### [Written task 1]
Tally the lines of the entries below that contain the word "typed". Reply with the number alone.

After migration 094 has run successfully
Snapshot-restore path. The schema additions are not destructive (new columns + new roles), but migration 094 stamped historical rows with your ORG_ID value. Reverting the platform image will not reverse those stamps.
- Stop the agent + orchestrator services (or scale to 0).
- Restore the pre-upgrade RDS snapshot:
-
AWS RDS rename-then-restore (recommended): rename the live instance, then restore the snapshot with the original identifier. The agent's existing
DATABASE_URLresolves to the restored instance.aws rds modify-db-instance --db-instance-identifier <live> --new-db-instance-identifier <live>-broken
aws rds restore-db-instance-from-db-snapshot --db-instance-identifier <live> --db-snapshot-identifier <snapshot> -
Restore-with-new-name + Route 53: restore the snapshot with a new identifier, then update
DATABASE_URL(CFN parameter) to the new endpoint, or use Route 53 CNAME to repoint. -
Self-managed Postgres: stop the live instance, restore from your backup tool, restart.

### [Written task 2]
Condense the paragraph of the migration rollback notes above that begins "Snapshot-restore path." into two short sentences, keeping its main facts.

### [Rows]
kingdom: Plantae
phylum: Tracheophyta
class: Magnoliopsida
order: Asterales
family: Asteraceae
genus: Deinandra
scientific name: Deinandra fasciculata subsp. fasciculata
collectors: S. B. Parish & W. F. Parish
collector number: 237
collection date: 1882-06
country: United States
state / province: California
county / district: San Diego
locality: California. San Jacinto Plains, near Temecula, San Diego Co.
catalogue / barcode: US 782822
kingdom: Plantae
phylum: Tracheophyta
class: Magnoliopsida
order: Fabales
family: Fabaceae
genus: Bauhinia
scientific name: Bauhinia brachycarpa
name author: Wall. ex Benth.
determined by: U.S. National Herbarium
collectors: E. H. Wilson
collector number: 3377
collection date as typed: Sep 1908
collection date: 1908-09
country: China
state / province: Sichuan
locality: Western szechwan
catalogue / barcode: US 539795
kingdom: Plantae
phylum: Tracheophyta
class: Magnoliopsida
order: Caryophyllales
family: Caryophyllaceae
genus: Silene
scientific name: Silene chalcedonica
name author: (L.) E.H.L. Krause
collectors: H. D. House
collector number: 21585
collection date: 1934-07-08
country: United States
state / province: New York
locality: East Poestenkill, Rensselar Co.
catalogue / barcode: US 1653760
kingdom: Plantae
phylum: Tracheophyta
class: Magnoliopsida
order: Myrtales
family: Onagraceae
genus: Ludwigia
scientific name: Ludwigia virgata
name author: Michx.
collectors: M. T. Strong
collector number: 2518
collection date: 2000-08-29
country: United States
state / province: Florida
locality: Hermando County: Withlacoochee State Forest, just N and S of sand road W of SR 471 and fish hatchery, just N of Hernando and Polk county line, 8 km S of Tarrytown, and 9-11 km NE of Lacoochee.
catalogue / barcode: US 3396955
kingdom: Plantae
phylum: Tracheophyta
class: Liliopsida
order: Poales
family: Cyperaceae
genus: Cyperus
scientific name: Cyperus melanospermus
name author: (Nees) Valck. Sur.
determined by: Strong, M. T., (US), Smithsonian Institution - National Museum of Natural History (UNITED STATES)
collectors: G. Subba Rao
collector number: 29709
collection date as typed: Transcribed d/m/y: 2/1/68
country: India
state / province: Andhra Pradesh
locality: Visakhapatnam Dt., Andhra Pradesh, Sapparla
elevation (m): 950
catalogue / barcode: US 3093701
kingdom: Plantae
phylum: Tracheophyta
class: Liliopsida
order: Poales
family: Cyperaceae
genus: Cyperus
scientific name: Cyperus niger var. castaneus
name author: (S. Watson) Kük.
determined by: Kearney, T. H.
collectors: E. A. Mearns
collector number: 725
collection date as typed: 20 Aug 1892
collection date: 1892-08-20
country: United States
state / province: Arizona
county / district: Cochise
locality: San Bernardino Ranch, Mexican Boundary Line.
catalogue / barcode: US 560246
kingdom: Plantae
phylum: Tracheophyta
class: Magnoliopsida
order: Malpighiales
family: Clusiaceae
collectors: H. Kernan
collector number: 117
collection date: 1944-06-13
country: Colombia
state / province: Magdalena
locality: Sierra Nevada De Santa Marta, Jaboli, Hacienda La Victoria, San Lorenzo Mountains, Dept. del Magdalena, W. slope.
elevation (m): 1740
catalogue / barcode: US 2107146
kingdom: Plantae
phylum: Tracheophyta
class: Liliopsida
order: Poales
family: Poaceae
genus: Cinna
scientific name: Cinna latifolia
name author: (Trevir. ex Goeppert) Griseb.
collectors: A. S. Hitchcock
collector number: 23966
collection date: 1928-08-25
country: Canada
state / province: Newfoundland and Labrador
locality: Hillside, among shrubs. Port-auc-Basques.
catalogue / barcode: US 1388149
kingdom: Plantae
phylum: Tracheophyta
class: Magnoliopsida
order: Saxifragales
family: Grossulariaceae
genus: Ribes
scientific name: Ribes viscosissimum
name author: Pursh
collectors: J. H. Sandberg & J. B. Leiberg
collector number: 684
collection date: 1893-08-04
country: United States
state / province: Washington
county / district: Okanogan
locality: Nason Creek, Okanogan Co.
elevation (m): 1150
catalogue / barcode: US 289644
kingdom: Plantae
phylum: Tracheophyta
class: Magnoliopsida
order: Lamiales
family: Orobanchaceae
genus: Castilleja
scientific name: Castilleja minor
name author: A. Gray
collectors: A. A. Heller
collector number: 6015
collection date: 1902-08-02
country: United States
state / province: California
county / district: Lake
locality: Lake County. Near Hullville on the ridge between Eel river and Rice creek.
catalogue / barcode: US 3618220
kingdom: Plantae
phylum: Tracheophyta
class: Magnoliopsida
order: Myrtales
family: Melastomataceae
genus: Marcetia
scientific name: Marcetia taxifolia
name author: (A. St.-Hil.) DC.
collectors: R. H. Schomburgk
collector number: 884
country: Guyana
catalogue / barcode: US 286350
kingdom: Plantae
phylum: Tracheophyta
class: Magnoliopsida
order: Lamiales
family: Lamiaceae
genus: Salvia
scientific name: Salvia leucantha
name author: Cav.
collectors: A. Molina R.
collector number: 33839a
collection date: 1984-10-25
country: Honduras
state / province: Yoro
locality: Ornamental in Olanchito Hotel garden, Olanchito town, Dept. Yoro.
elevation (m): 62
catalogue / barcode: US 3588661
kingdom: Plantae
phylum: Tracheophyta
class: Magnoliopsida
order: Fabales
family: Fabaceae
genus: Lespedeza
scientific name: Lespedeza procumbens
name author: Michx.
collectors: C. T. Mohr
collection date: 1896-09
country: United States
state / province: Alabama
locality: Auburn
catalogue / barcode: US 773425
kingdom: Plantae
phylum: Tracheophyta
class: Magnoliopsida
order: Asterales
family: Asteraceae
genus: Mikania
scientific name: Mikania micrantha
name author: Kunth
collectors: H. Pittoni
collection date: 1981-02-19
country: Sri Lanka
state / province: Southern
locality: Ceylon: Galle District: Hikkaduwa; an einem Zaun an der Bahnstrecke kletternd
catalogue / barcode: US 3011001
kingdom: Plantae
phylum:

### [Exercise solution 1]
3

### [Exercise solution 2]
Migration 094's schema additions (new columns and new roles) are not destructive, but the migration stamped historical rows with your ORG_ID value. Reverting the platform image will not undo those stamps.